Being a good citizen isn’t just about knowing who’s in power or debating the latest issue. It’s about being a good listener, a curious thinker, and someone willing to extend patience and compassion even when it’s inconvenient. A good citizen is open-minded enough to reconsider their beliefs and learn from unexpected sources. In a world that rewards certainty and punishes ambiguity and doubt, that’s a tall order. But if we’re serious about change, maybe we need to start letting go of the impulse to always be right and embrace the quiet work of listening, thinking, and rethinking.

It’s easy to dismiss this as soft or idealistic, but history shows that real strength is anything but rigid. Abraham Lincoln famously filled his cabinet with political opponents who challenged him, believing that dissent led to better decisions. He invited debate, wrestling with his own beliefs and refining his principles as he led the country through its most divisive crisis. Lincoln understood that strength isn’t about clinging to ideology but about convictions sturdy enough to adapt and grow with the moment.

We don’t just need more Lincolns in the White House or Congress.
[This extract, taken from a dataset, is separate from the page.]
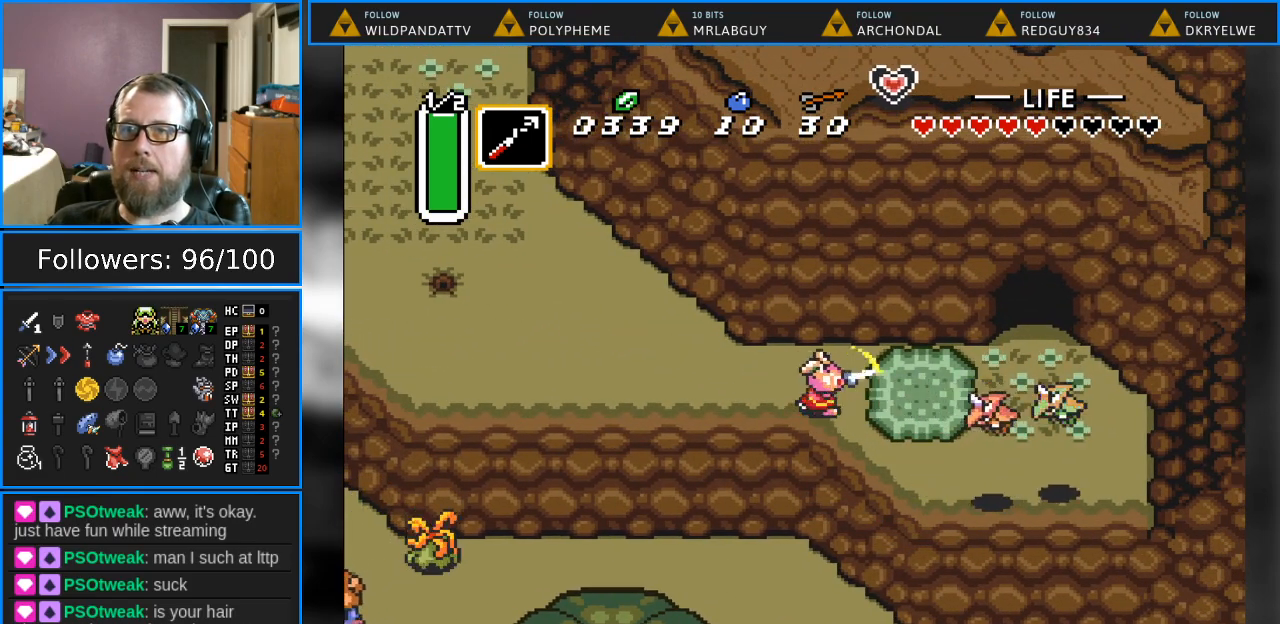
{"buttons": ["B"], "events": [[17, "B", "up"], [217, "DPAD_RIGHT", "down"], [300, "B", "down"], [300, "DPAD_RIGHT", "up"], [400, "B", "up"], [467, "B", "down"]]}
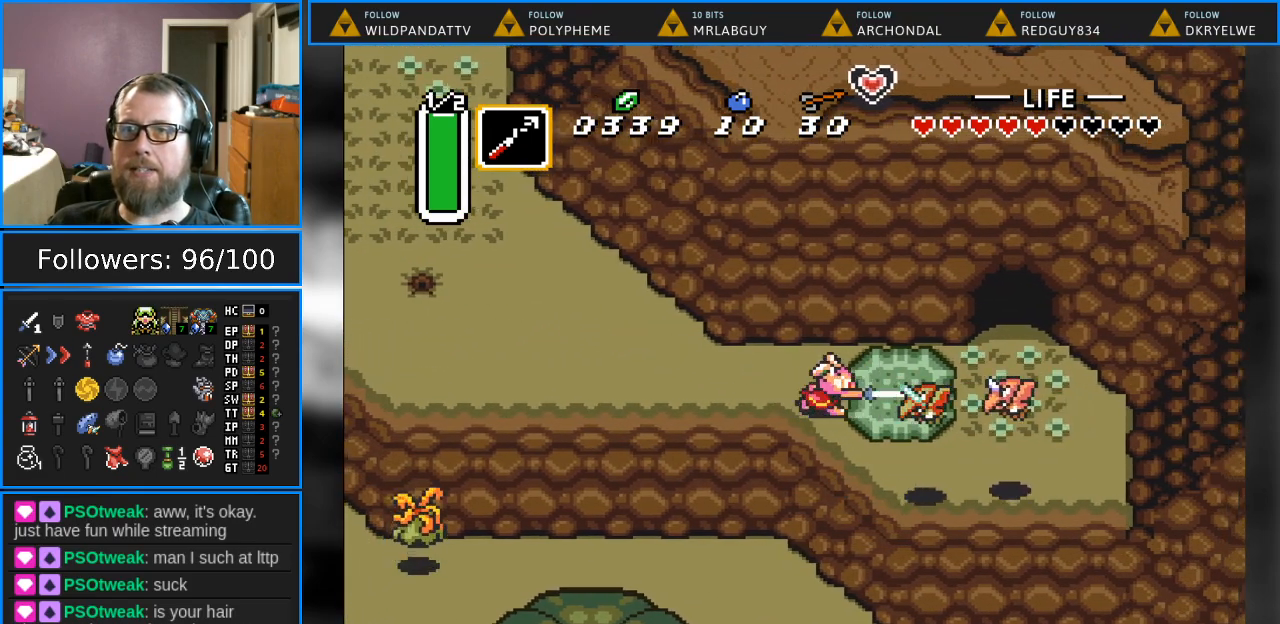
{"buttons": ["B"], "events": [[67, "B", "up"], [300, "B", "down"], [417, "B", "up"], [483, "B", "down"]]}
We need them in our neighborhoods, schools, and churches. We need people who seek out challenging conversations, who surround themselves with others who disagree, who are willing to wrestle with their beliefs as they engage with their communities, raise their families, and grow in virtue. This kind of strength—humble, open, principled—isn’t just what we want from our leaders, it’s what we need as the foundation of our society.

So maybe that’s the challenge for this Election Day: not just to demand something better from our political parties and leaders, but to demand it from ourselves. To be the kind of people we want in our neighborhoods and in our country. People who treat civic responsibility as a calling, not a chore. Who don’t just vote but listen, don’t just advocate but understand. And maybe, in doing so, we’ll begin to see a different kind of change—one that goes far beyond the next four years.